TASK DETAILS>
Every record below should be copied exactly, with the pictures left out.
○ ○ ○ ○ ○
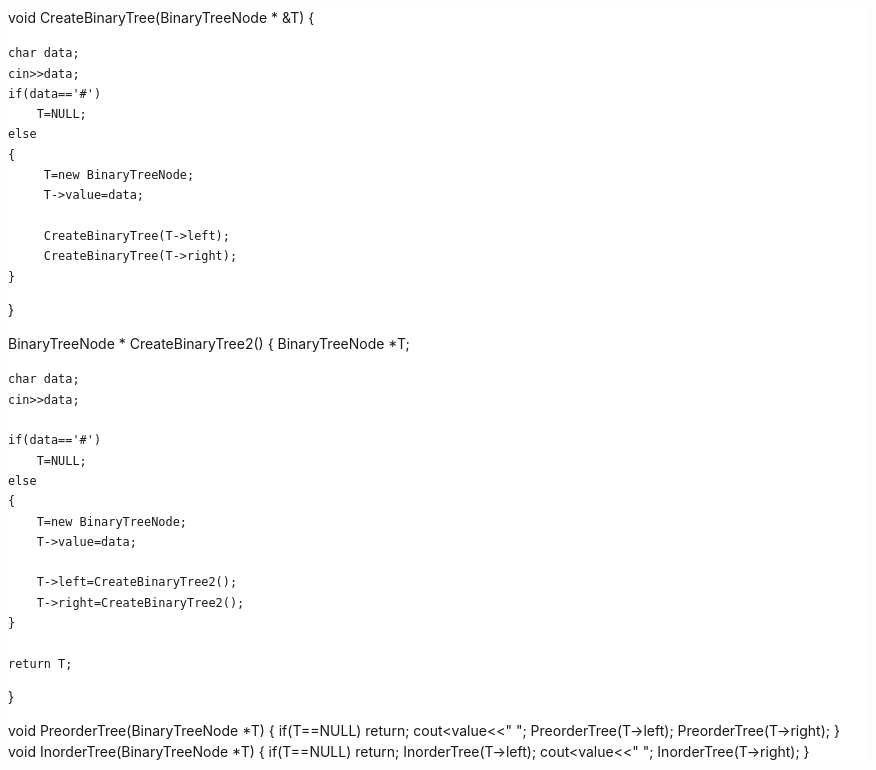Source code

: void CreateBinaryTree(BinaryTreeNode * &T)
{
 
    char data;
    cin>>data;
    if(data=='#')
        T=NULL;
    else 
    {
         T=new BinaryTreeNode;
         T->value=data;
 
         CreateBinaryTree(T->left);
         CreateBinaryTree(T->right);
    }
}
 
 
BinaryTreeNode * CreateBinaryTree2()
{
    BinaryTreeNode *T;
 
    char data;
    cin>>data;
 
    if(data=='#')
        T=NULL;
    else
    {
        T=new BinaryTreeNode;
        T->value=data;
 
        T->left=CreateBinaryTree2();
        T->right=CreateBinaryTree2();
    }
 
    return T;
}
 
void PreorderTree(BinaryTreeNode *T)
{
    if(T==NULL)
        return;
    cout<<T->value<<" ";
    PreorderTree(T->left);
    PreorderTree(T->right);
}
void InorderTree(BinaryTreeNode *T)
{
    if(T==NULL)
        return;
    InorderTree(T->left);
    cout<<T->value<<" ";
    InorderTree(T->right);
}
○ ○ ○ ○ ○
EXERCISE OUTPUT>
Source code

: void CreateBinaryTree(BinaryTreeNode * &T)
{
 
    char data;
    cin>>data;
    if(data=='#')
        T=NULL;
    else 
    {
         T=new BinaryTreeNode;
         T->value=data;
 
         CreateBinaryTree(T->left);
         CreateBinaryTree(T->right);
    }
}
 
 
BinaryTreeNode * CreateBinaryTree2()
{
    BinaryTreeNode *T;
 
    char data;
    cin>>data;
 
    if(data=='#')
        T=NULL;
    else
    {
        T=new BinaryTreeNode;
        T->value=data;
 
        T->left=CreateBinaryTree2();
        T->right=CreateBinaryTree2();
    }
 
    return T;
}
 
void PreorderTree(BinaryTreeNode *T)
{
    if(T==NULL)
        return;
    cout<<T->value<<" ";
    PreorderTree(T->left);
    PreorderTree(T->right);
}
void InorderTree(BinaryTreeNode *T)
{
    if(T==NULL)
        return;
    InorderTree(T->left);
    cout<<T->value<<" ";
    InorderTree(T->right);
}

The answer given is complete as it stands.